Two of her potential Democratic gubernatorial opponents appear primed for relatively easy re-election victories. U.S. Reps. Robert E. Andrews and Robert G. Torricelli are fighting a battle of expectations as they position themselves for a possible run for governor in 1997.
Andrews, a Camden County Democrat seeking his third term, raised his political profile by capturing 67 percent of the vote two years ago. In the meantime, he has moved sharply to the right - if his votes at times belie his rhetoric - and has had a far easier time than had been expected against Gloucester County Sheriff James N. Hogan, whom Whitman recruited for this year's race.
Torricelli, a liberal from Bergen County, appears headed toward winning his seventh term in the House.
Anything approaching 60 percent of the vote would be considered solid wins for both Andrews and Torricelli.
The Democrats appear poised to lose their 20-year hold on the congressional seat in the Second District, where William J. Hughes' decision to retire cleared the way for a Republican comeback there.
With no incumbent to beat up on, LoBiondo, the GOP candidate, is running against Congress, arguing that the nation's business is being conducted by career politicians who are beholden to special interests. His reformist message includes support for term limits, a balanced-budget amendment and the line-item veto. He rarely mentions his opponent, Vineland lawyer Louis N. Magazzu, whose campaign has struggled desperately for money and a message.
Though confident of victory, LoBiondo and the state GOP want it to be decisive enough so that the Second District is viewed as a solid rather than marginal Republican area.

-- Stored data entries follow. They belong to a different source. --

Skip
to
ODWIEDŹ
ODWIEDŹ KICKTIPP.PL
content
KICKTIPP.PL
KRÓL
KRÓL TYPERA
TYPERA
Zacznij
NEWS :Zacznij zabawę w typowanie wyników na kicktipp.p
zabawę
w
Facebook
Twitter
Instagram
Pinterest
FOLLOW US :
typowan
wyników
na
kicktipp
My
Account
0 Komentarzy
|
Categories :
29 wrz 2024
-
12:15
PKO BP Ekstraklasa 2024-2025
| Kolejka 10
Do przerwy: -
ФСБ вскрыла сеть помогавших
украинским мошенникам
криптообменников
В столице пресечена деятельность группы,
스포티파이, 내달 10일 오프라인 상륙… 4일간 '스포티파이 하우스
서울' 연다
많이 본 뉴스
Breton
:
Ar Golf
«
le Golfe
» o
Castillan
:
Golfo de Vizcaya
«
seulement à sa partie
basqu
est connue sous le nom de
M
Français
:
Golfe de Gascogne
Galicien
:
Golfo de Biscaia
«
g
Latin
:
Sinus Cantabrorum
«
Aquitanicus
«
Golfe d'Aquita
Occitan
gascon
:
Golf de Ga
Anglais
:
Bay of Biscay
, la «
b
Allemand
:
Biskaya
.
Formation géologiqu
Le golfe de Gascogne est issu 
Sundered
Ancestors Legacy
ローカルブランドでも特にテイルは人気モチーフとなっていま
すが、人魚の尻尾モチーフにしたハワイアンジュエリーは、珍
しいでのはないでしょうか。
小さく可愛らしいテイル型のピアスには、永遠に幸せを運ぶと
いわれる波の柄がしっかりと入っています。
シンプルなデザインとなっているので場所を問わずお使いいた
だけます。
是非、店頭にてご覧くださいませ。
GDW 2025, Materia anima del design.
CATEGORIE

Farther north, in the other congressional race targeted by the Republicans, Democratic incumbent Klein is trying to hold on in the face of a fierce challenge from Martini, a member of the Passaic County freeholder board. Adopting the national Republican strategy, Martini is trying to link Klein, who won with 47 percent of the vote in a three-way race in 1992, as closely as he can to the policies of the Clinton administration.